Et ils montrèrent beaucoup de zèle pour la vaccine, apprirent à saigner sur des feuilles de chou, firent même l’acquisition d’une paire de lancettes.

Ils accompagnaient le médecin chez les pauvres, puis consultaient leurs livres.

Les symptômes notés par les auteurs n’étaient pas ceux qu’ils venaient de voir. Quant aux noms des maladies, du latin, du grec, du français, une bigarrure de toutes les langues.

On les compte par milliers, et la classification linnéenne est bien commode, avec ses genres et ses espèces; mais comment établir les espèces? Alors ils s’égarèrent dans la philosophie de la médecine.
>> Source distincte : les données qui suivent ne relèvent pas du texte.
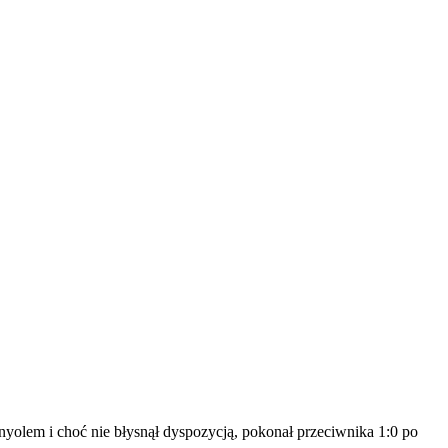
nyolem i choć nie błysnął dyspozycją, pokonał przeciwnika 1:0 po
Ils rêvaient sur l’archée de Van Helmont, le vitalisme, le brownisme, l’organicisme, demandaient au docteur d’où vient le germe de la scrofule, vers quel endroit se porte le miasme contagieux, et le moyen, dans tous les cas morbides, de distinguer la cause de ses effets.

«La cause et l’effet s’embrouillent», répondait Vaucorbeil.

Son manque de logique les dégoûta,—et ils visitèrent les malades tout seuls, pénétrant dans les maisons, sous prétexte de philanthropie.

Au fond des chambres, sur de sales matelas, reposaient des gens dont la figure pendait d’un côté, d’autres l’avaient bouffie et d’un rouge écarlate, ou couleur de citron, ou bien violette, avec les narines pincées, la bouche tremblante, et des râles, des hoquets, des sueurs, des exhalaisons de cuir et de vieux fromage.

Ils lisaient les ordonnances de leurs médecins et étaient fort surpris que les calmants soient parfois des excitants, les vomitifs des purgatifs, qu’un même remède convienne à des affections diverses, et qu’une maladie s’en aille sous des traitements opposés.